Not a theory. It varies based on when the person became deaf, but those born deaf who have learned only sign language do in fact think in signs. Sign language is a natural language, as well.

joyview wrote:
FrostSA wrote:
That's a slight misinterpretation of the theory. It's not stating that one has to be vocal to be concious. The complexity of human thought is closely related to our understanding of natural languages. We express concepts and ideas verbally, even if entirely internally. Without that ability you would be left with sensory input and undefined emotional states, leaving ones capacity for thought far below what is agreed to be the human standard.


I like this comment. So consciousness maybe non-verbal but it will be lower level of consciousness. Language also can be internal, not only social. We can create our own language for our-self... But social language provides much more information and knowledge abilities... As cognitive abilities multiplies by number of humans involved. But it has some limits. In software development or mathematics it maybe more effective to develop own language and then after getting some results society will adopt to it..


Not really. A language could be non-verbal, for example entirely symbolic, and still allow for the same level of conciousness. I would imagine it's better defined by the amount of complexity the language allows for.

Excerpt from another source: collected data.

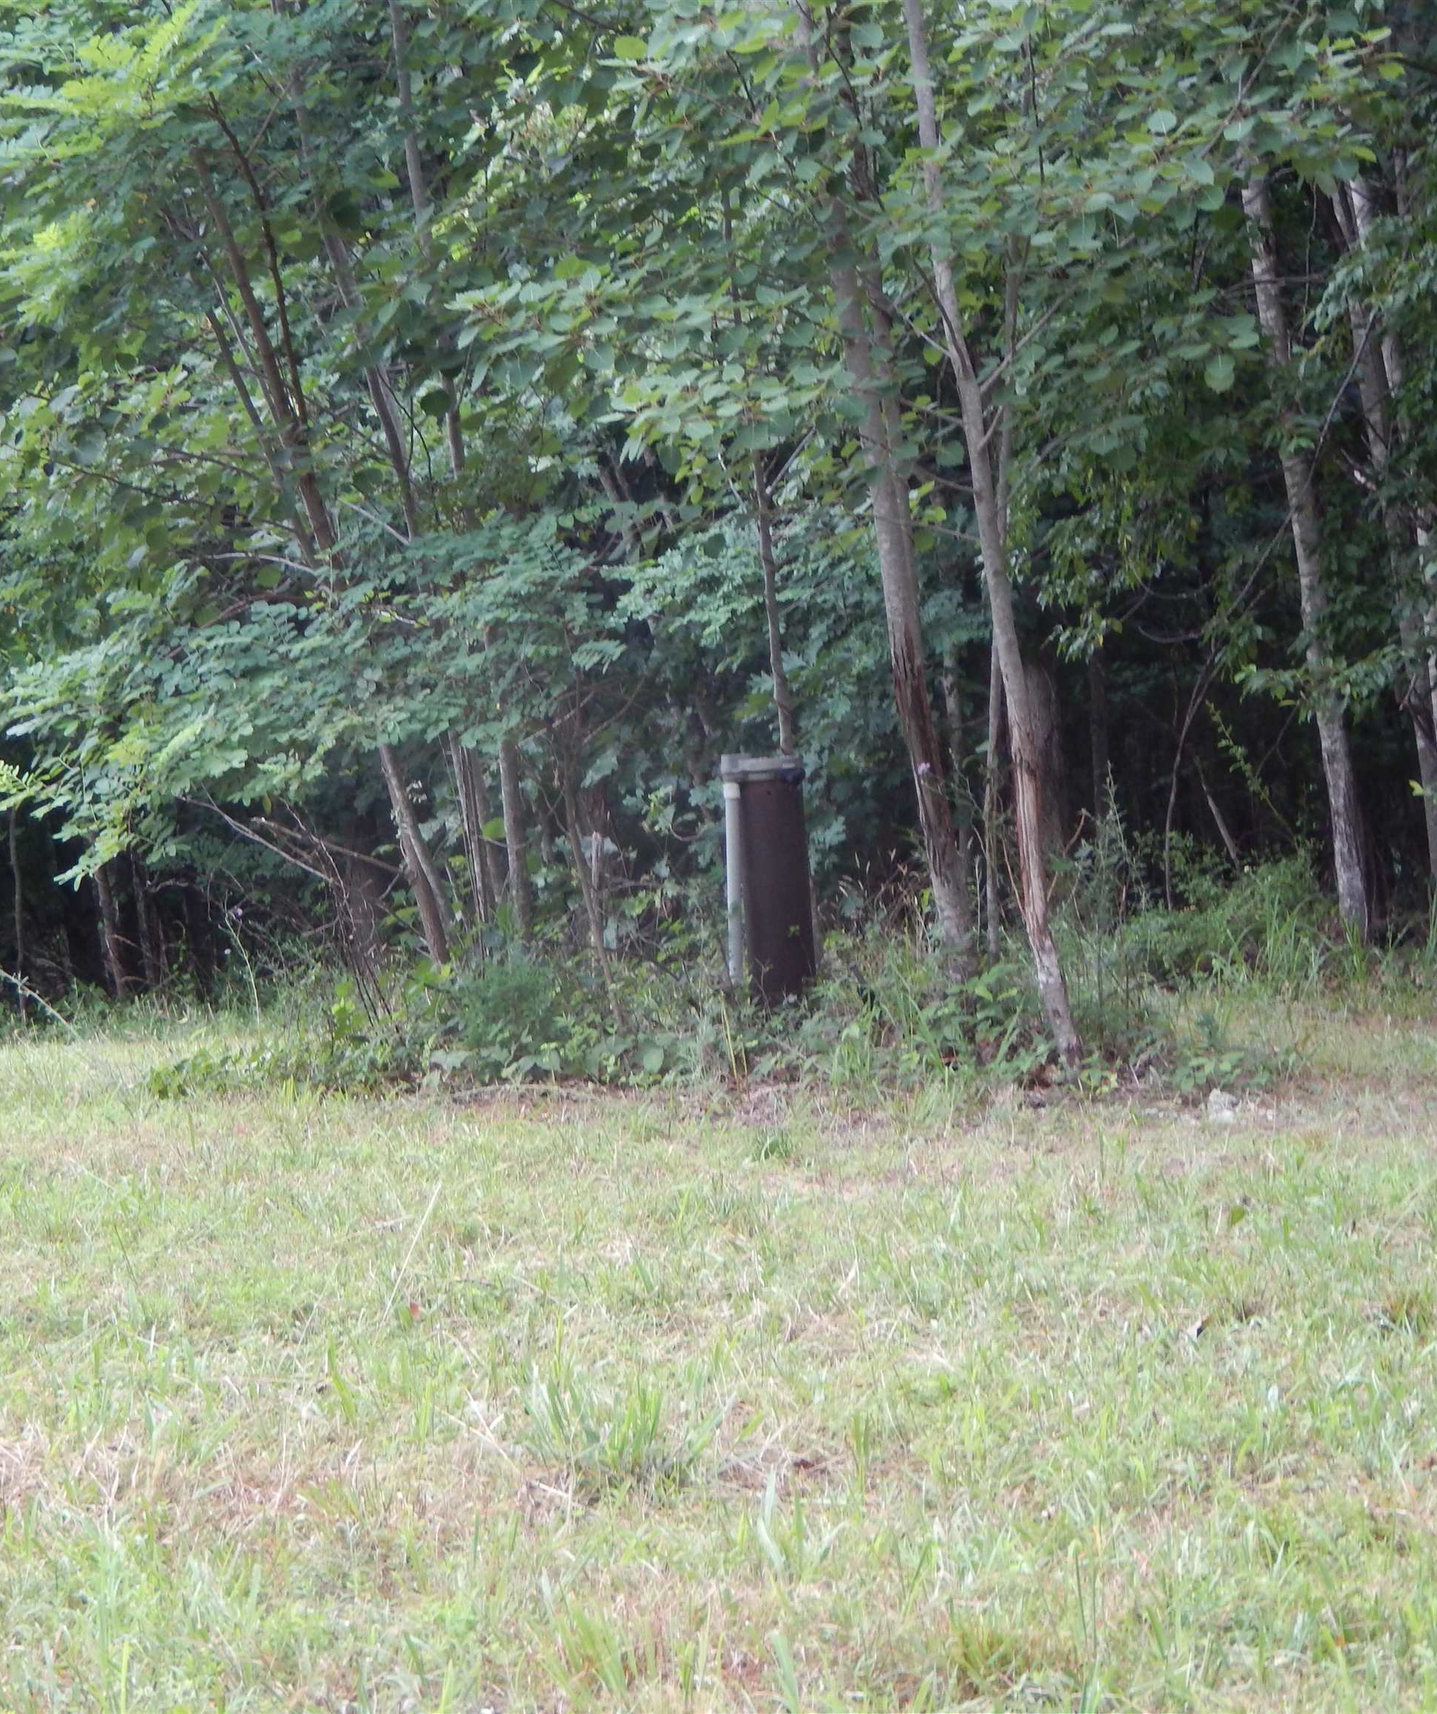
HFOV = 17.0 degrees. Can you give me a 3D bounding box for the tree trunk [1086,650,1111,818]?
[{"bbox_3d":[1.415,-0.449,17.980,0.067,0.668,0.067,-4,3,0],"label":"tree trunk"}]

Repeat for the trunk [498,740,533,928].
[{"bbox_3d":[-0.581,-0.061,13.883,0.051,0.574,0.051,-6,3,0],"label":"trunk"}]

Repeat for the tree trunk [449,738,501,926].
[{"bbox_3d":[-0.710,-0.054,13.883,0.072,0.585,0.072,-9,3,0],"label":"tree trunk"}]

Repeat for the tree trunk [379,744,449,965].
[{"bbox_3d":[-0.870,0.001,13.780,0.077,0.669,0.077,-14,3,0],"label":"tree trunk"}]

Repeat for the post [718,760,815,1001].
[{"bbox_3d":[0.144,0.073,12.580,0.215,0.685,0.215,-5,3,0],"label":"post"}]

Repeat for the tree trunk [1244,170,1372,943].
[{"bbox_3d":[1.856,-0.941,15.127,0.113,2.447,0.113,-8,3,0],"label":"tree trunk"}]

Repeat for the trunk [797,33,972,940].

On a side note, I like how different high-level programming languages implement/adhere to different paradigms, and how differently one approaches describing algorithms across paradigms. Its amazing how different paradigms can vary in terms of efficiency in particular tasks. A 6 line quick sort implementation in haskell will take 40 or so in c++ given your average developer. I love the idea of applying the same concept to natural languages. Have a base language with grammar subsets for certain applications. A subset devoid of ambiguity and highly logical would be great for a lot of sciences (and possibly aspie's haha).

joyview wrote:
In case of mathematics words maybe coded as graphical symbols in imagination and not necessary by sounds. But they are still words, right?

Mathematics is better suited to being described as a formal language rather than as a natural language. As such, I'd say symbols.

joyview wrote:
So if words are higher concepts that help to get precise meaning from sensory input, emotions or previous mind states then words are part of higher consciousness. So teacher is definitely right :)


Its an interesting premise. I'd say a framework to describe entities and articulate concepts is a defining part of our consciousness, although that does not necessarily have to rely on words, removing the requirement verbalising. Though I'd imagine the teacher used verbalise in the sense of "express", not "express in words". Well, I hope.